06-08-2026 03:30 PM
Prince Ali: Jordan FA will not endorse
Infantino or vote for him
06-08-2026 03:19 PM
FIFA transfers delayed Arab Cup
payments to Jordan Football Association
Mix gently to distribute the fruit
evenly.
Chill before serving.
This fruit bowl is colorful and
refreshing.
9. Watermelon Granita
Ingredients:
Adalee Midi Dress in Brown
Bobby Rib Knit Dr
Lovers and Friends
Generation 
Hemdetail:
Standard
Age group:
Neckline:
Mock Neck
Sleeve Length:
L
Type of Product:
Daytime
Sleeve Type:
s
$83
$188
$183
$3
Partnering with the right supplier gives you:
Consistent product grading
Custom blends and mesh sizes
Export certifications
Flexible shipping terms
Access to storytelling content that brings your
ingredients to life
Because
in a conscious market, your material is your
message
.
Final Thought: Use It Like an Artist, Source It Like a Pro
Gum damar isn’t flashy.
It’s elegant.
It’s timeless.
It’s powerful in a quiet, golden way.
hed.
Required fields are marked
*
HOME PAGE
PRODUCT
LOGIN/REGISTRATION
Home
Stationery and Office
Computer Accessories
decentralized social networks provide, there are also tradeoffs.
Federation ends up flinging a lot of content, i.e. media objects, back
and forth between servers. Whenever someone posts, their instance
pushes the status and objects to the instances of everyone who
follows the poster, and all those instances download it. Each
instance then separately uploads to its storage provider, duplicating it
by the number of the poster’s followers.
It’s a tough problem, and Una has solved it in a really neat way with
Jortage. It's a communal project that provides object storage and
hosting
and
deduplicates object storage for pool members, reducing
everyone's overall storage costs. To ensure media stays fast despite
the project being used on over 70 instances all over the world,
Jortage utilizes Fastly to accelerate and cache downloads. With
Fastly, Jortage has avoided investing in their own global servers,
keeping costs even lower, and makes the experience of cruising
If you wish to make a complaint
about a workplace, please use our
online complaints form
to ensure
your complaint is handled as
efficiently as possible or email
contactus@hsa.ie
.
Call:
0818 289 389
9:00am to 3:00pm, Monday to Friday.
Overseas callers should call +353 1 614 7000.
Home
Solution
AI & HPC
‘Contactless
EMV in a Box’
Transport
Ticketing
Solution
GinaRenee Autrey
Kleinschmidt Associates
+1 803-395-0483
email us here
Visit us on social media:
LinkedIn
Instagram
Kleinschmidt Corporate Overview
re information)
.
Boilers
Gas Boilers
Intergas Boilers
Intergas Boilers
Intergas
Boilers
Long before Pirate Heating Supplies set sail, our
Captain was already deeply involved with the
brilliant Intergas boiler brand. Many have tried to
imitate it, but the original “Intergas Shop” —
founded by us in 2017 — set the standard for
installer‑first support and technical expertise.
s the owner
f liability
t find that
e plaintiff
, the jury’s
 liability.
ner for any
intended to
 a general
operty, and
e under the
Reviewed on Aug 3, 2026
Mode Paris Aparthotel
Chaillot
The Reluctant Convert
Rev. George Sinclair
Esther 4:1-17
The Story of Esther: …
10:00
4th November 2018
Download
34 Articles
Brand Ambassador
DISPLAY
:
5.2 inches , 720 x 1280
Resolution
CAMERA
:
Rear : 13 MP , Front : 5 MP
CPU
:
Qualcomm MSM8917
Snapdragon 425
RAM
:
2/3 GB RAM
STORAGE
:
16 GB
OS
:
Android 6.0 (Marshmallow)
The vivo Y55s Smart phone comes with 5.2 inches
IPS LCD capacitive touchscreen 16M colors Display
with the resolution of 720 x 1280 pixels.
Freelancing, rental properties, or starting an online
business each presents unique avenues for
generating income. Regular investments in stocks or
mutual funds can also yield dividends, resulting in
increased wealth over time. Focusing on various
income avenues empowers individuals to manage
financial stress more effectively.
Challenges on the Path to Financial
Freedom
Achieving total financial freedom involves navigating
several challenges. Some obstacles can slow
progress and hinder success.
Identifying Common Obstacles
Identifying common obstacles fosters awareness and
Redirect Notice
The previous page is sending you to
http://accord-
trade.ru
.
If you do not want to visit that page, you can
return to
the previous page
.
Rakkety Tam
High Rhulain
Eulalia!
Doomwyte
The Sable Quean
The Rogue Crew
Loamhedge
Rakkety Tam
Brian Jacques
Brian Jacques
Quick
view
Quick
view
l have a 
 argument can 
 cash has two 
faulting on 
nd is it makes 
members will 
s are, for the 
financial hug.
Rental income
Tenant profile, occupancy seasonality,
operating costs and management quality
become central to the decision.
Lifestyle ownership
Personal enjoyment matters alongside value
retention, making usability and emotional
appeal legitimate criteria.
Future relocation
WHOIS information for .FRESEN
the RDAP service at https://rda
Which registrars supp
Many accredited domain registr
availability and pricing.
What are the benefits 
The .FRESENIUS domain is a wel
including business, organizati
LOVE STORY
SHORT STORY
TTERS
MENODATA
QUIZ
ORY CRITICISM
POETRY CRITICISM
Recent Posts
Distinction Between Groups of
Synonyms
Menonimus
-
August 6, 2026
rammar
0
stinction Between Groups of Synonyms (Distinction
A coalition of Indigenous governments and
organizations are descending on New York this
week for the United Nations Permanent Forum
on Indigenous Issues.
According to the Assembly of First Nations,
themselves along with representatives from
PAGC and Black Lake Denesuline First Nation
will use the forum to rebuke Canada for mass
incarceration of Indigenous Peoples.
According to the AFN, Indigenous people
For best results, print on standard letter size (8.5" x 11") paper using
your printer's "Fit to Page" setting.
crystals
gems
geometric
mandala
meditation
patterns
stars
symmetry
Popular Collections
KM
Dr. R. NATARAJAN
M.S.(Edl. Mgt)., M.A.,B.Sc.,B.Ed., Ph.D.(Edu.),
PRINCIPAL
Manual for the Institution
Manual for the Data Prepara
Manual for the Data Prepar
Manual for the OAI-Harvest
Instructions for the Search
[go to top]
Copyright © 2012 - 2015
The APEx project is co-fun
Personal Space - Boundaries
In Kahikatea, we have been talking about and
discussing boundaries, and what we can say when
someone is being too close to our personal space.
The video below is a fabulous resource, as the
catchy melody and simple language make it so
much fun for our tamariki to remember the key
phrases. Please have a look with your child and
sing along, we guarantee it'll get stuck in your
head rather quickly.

• [Activity]
Using the records, work out how many lines include "Intergas", and reply with that number alone.

• [Task output]
5